Artículos de revistas
Discovering knowledge from data clustering using automatically defined interval type-2 fuzzy predicates
Fecha
2017-02Registro en:
Comas, Diego Sebastián; Meschino, Gustavo Javier; Nowé, Ann; Ballarin, Virginia Laura; Discovering knowledge from data clustering using automatically defined interval type-2 fuzzy predicates; Pergamon-Elsevier Science Ltd.; Expert Systems with Applications; 68; 1; 2-2017; 136-150
0957-4174
CONICET Digital
CONICET
Autor
Comas, Diego Sebastián
Meschino, Gustavo Javier
Nowé, Ann
Ballarin, Virginia Laura
Resumen
In data clustering fuzzy predicates act as cluster descriptors providing linguistically expressed knowledge which indicates how features are related to each cluster. Fuzzy predicates directly and automatically obtained from data enable discovering knowledge inside clusters, even when there is no prior-information about the clustering problem. In this work a new method for automatic discovering of interval type-2 fuzzy predicates in data clustering is proposed, called Type-2 Data-based Fuzzy Predicate Clustering (T2-DFPC). In a first stage, a data analysis is performed by making a random partition of the original data and running a clustering scheme that automatically determines the suitable number of clusters. From this stage, interval type-2 fuzzy predicates are discovered.
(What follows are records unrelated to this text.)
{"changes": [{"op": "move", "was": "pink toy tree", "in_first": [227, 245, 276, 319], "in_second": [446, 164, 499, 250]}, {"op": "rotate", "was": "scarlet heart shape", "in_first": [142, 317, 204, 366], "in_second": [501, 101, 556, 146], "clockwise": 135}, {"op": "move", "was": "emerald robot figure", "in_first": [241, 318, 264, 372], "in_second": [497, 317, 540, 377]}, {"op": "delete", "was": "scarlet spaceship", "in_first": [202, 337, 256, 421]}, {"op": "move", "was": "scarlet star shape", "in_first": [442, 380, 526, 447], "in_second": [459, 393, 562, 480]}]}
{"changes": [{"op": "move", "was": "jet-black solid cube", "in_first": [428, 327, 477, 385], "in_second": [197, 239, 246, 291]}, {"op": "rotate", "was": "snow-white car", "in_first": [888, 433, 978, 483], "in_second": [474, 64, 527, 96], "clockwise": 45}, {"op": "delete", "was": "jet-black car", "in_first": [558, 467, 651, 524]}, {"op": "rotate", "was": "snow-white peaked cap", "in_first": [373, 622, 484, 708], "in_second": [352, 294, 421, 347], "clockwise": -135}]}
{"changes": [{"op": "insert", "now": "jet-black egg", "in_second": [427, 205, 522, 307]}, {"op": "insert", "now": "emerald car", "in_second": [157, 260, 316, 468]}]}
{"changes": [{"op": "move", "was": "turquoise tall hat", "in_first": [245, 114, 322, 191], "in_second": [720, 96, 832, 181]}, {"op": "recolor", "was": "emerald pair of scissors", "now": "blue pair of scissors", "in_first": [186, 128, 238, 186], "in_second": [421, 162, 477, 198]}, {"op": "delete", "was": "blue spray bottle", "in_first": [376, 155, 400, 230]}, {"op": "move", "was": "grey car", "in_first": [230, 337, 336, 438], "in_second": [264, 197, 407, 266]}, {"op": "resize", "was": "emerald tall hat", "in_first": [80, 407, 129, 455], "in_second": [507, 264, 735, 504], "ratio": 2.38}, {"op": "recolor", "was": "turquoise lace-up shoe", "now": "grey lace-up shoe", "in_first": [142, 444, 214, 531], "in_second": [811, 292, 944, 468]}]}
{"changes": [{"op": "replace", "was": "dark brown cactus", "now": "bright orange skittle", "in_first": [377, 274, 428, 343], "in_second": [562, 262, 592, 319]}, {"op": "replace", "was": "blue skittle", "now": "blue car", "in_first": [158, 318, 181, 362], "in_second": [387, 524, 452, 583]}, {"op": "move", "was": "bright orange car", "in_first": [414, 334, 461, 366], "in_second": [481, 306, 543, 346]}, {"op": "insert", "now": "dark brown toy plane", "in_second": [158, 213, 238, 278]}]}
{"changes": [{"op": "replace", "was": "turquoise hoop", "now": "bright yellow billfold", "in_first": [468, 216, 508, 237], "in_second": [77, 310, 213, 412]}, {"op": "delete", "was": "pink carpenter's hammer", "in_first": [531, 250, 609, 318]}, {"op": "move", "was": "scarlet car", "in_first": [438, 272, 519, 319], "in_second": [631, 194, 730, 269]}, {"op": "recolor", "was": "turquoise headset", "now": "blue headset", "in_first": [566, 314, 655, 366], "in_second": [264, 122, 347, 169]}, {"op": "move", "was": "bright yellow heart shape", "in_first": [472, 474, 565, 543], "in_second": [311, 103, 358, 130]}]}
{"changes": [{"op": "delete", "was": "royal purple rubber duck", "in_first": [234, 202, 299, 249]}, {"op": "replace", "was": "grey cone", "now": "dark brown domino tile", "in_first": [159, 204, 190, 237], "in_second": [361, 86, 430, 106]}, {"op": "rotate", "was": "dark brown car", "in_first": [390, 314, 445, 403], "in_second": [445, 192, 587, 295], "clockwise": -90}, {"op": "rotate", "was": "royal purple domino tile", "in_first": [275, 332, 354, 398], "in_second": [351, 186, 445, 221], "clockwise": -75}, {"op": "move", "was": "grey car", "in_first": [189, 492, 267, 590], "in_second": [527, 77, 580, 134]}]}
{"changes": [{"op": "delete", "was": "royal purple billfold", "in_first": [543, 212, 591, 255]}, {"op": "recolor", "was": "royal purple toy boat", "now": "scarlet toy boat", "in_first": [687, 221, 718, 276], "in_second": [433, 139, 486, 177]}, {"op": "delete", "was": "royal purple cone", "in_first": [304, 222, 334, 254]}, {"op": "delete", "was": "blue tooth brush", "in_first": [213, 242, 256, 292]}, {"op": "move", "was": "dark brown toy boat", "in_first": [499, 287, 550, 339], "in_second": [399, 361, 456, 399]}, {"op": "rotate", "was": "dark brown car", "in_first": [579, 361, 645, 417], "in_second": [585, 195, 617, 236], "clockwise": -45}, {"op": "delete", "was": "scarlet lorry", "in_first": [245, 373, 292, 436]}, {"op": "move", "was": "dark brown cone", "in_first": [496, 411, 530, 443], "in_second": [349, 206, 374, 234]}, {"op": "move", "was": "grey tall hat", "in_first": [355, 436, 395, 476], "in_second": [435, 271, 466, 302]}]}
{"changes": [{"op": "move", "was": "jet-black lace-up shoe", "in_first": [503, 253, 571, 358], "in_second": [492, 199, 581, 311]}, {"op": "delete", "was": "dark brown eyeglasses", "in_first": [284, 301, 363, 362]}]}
Results obtained on very different clustering datasets show that the T2-DFPC method was consistently one of the best in terms of accuracy. The method preserves all known advantages of the interval type-2 FL to deal with problems with vagueness, quantifying the degree of truth of the fuzzy predicates and modelling the variability of the data inside the clusters. The proposed method is a fast, useful, general, and unsupervised approach for interpretable data clustering, being the knowledge-extracting capabilities one of the main contributions. Linguistic expressions can be easily adapted to match the terminology used in the field the data are related to. The predicates are able to generalize the knowledge for new cases (new data), as an intelligent system. This new approach might be surprisingly useful in contexts where, besides the clustering partition, summary information from data is of interest.